▶ **TAAK**
Geef alle regels van de lijst hieronder letterlijk weer, van de eerste tot de laatste. Laat de afbeeldingen daarbij weg.

[Datasetitems]
· · · ·

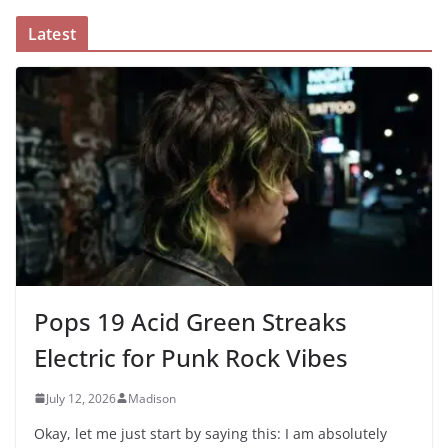
Latest
Pops 19 Acid Green Streaks
Electric for Punk Rock Vibes
July 12, 2026
Madison
Okay, let me just start by saying this: I am absolutely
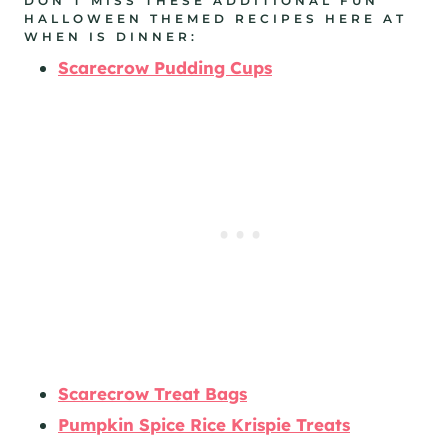
DON’T MISS THESE ADDITIONAL FUN
HALLOWEEN THEMED RECIPES HERE AT
WHEN IS DINNER:
Scarecrow Pudding Cups
Scarecrow Treat Bags
Pumpkin Spice Rice Krispie Treats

· · · ·

▶ **SCHRIFTELIJK ANTWOORD**
Latest
Pops 19 Acid Green Streaks
Electric for Punk Rock Vibes
July 12, 2026
Madison
Okay, let me just start by saying this: I am absolutely
DON’T MISS THESE ADDITIONAL FUN
HALLOWEEN THEMED RECIPES HERE AT
WHEN IS DINNER:
Scarecrow Pudding Cups
Scarecrow Treat Bags
Pumpkin Spice Rice Krispie Treats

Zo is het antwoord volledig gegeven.